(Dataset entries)

##############################

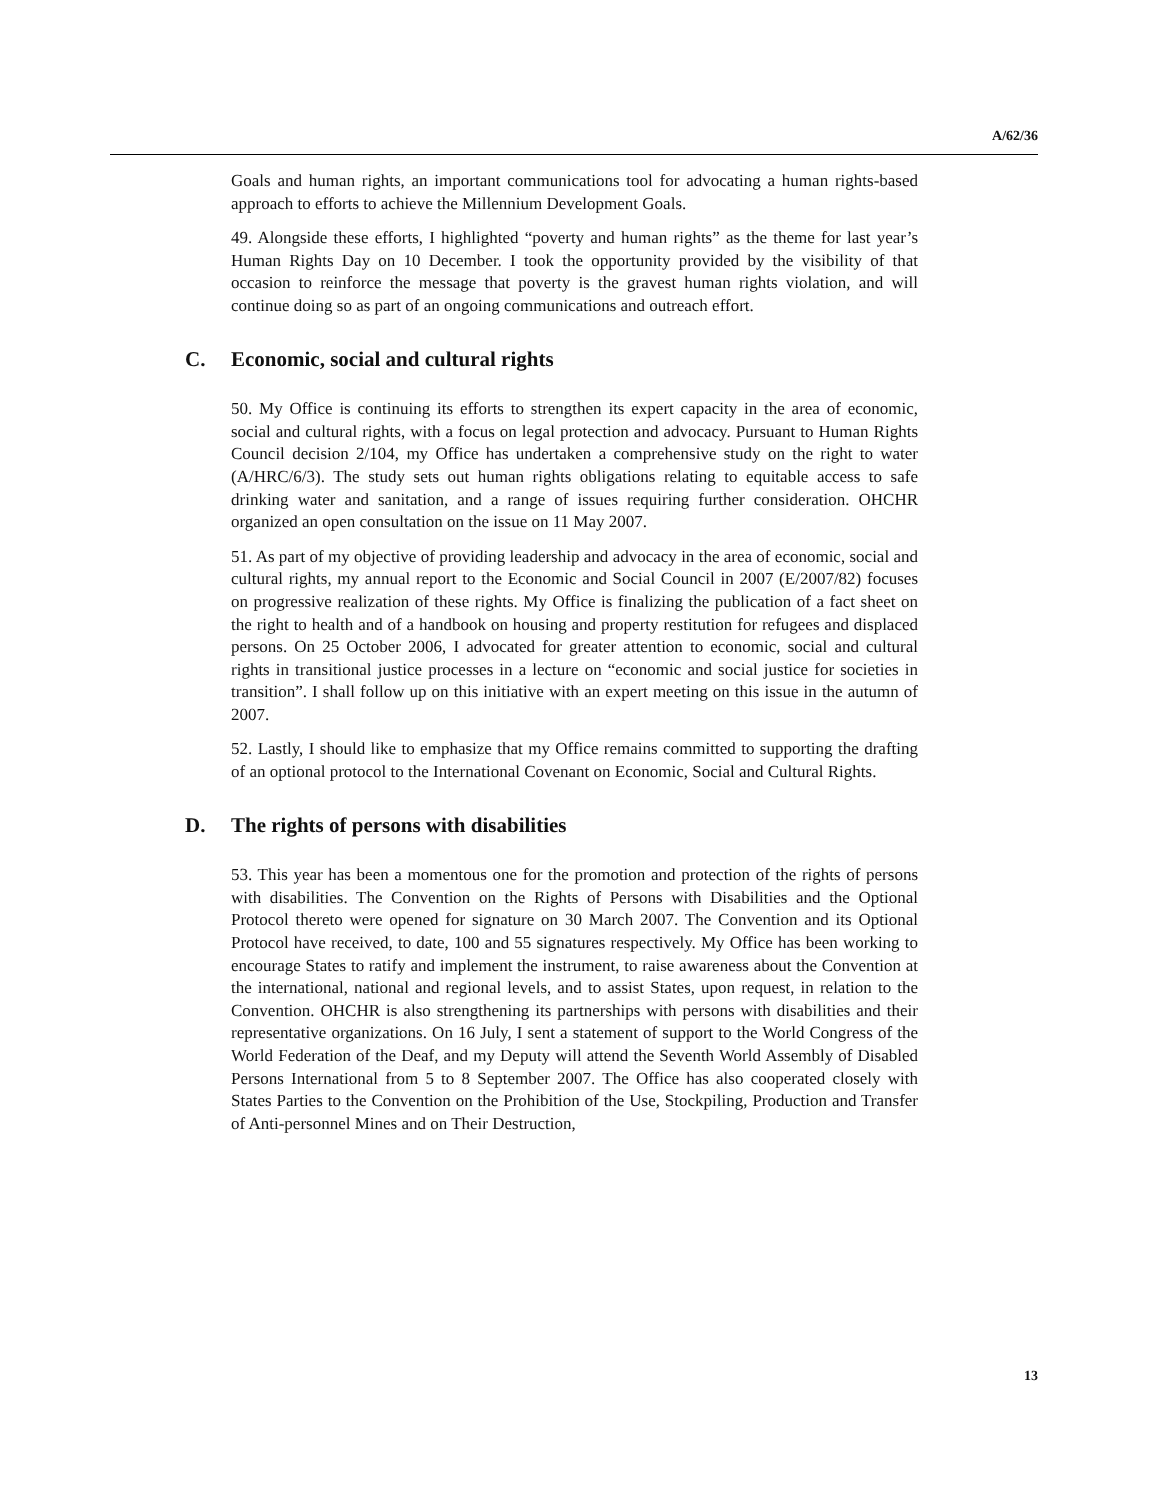A/62/36
Goals and human rights, an important communications tool for advocating a human rights-based approach to efforts to achieve the Millennium Development Goals.
49. Alongside these efforts, I highlighted “poverty and human rights” as the theme for last year’s Human Rights Day on 10 December. I took the opportunity provided by the visibility of that occasion to reinforce the message that poverty is the gravest human rights violation, and will continue doing so as part of an ongoing communications and outreach effort.
C. Economic, social and cultural rights
50. My Office is continuing its efforts to strengthen its expert capacity in the area of economic, social and cultural rights, with a focus on legal protection and advocacy. Pursuant to Human Rights Council decision 2/104, my Office has undertaken a comprehensive study on the right to water (A/HRC/6/3). The study sets out human rights obligations relating to equitable access to safe drinking water and sanitation, and a range of issues requiring further consideration. OHCHR organized an open consultation on the issue on 11 May 2007.
51. As part of my objective of providing leadership and advocacy in the area of economic, social and cultural rights, my annual report to the Economic and Social Council in 2007 (E/2007/82) focuses on progressive realization of these rights. My Office is finalizing the publication of a fact sheet on the right to health and of a handbook on housing and property restitution for refugees and displaced persons. On 25 October 2006, I advocated for greater attention to economic, social and cultural rights in transitional justice processes in a lecture on “economic and social justice for societies in transition”. I shall follow up on this initiative with an expert meeting on this issue in the autumn of 2007.
52. Lastly, I should like to emphasize that my Office remains committed to supporting the drafting of an optional protocol to the International Covenant on Economic, Social and Cultural Rights.
D. The rights of persons with disabilities
53. This year has been a momentous one for the promotion and protection of the rights of persons with disabilities. The Convention on the Rights of Persons with Disabilities and the Optional Protocol thereto were opened for signature on 30 March 2007. The Convention and its Optional Protocol have received, to date, 100 and 55 signatures respectively. My Office has been working to encourage States to ratify and implement the instrument, to raise awareness about the Convention at the international, national and regional levels, and to assist States, upon request, in relation to the Convention. OHCHR is also strengthening its partnerships with persons with disabilities and their representative organizations. On 16 July, I sent a statement of support to the World Congress of the World Federation of the Deaf, and my Deputy will attend the Seventh World Assembly of Disabled Persons International from 5 to 8 September 2007. The Office has also cooperated closely with States Parties to the Convention on the Prohibition of the Use, Stockpiling, Production and Transfer of Anti-personnel Mines and on Their Destruction,
13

##############################

**WORK ORDER:**
Every line above should be copied exactly, apart from any pictures.

**RESPONSE AREA:**
A/62/36
Goals and human rights, an important communications tool for advocating a human rights-based approach to efforts to achieve the Millennium Development Goals.
49. Alongside these efforts, I highlighted “poverty and human rights” as the theme for last year’s Human Rights Day on 10 December. I took the opportunity provided by the visibility of that occasion to reinforce the message that poverty is the gravest human rights violation, and will continue doing so as part of an ongoing communications and outreach effort.
C. Economic, social and cultural rights
50. My Office is continuing its efforts to strengthen its expert capacity in the area of economic, social and cultural rights, with a focus on legal protection and advocacy. Pursuant to Human Rights Council decision 2/104, my Office has undertaken a comprehensive study on the right to water (A/HRC/6/3). The study sets out human rights obligations relating to equitable access to safe drinking water and sanitation, and a range of issues requiring further consideration. OHCHR organized an open consultation on the issue on 11 May 2007.
51. As part of my objective of providing leadership and advocacy in the area of economic, social and cultural rights, my annual report to the Economic and Social Council in 2007 (E/2007/82) focuses on progressive realization of these rights. My Office is finalizing the publication of a fact sheet on the right to health and of a handbook on housing and property restitution for refugees and displaced persons. On 25 October 2006, I advocated for greater attention to economic, social and cultural rights in transitional justice processes in a lecture on “economic and social justice for societies in transition”. I shall follow up on this initiative with an expert meeting on this issue in the autumn of 2007.
52. Lastly, I should like to emphasize that my Office remains committed to supporting the drafting of an optional protocol to the International Covenant on Economic, Social and Cultural Rights.
D. The rights of persons with disabilities
53. This year has been a momentous one for the promotion and protection of the rights of persons with disabilities. The Convention on the Rights of Persons with Disabilities and the Optional Protocol thereto were opened for signature on 30 March 2007. The Convention and its Optional Protocol have received, to date, 100 and 55 signatures respectively. My Office has been working to encourage States to ratify and implement the instrument, to raise awareness about the Convention at the international, national and regional levels, and to assist States, upon request, in relation to the Convention. OHCHR is also strengthening its partnerships with persons with disabilities and their representative organizations. On 16 July, I sent a statement of support to the World Congress of the World Federation of the Deaf, and my Deputy will attend the Seventh World Assembly of Disabled Persons International from 5 to 8 September 2007. The Office has also cooperated closely with States Parties to the Convention on the Prohibition of the Use, Stockpiling, Production and Transfer of Anti-personnel Mines and on Their Destruction,
13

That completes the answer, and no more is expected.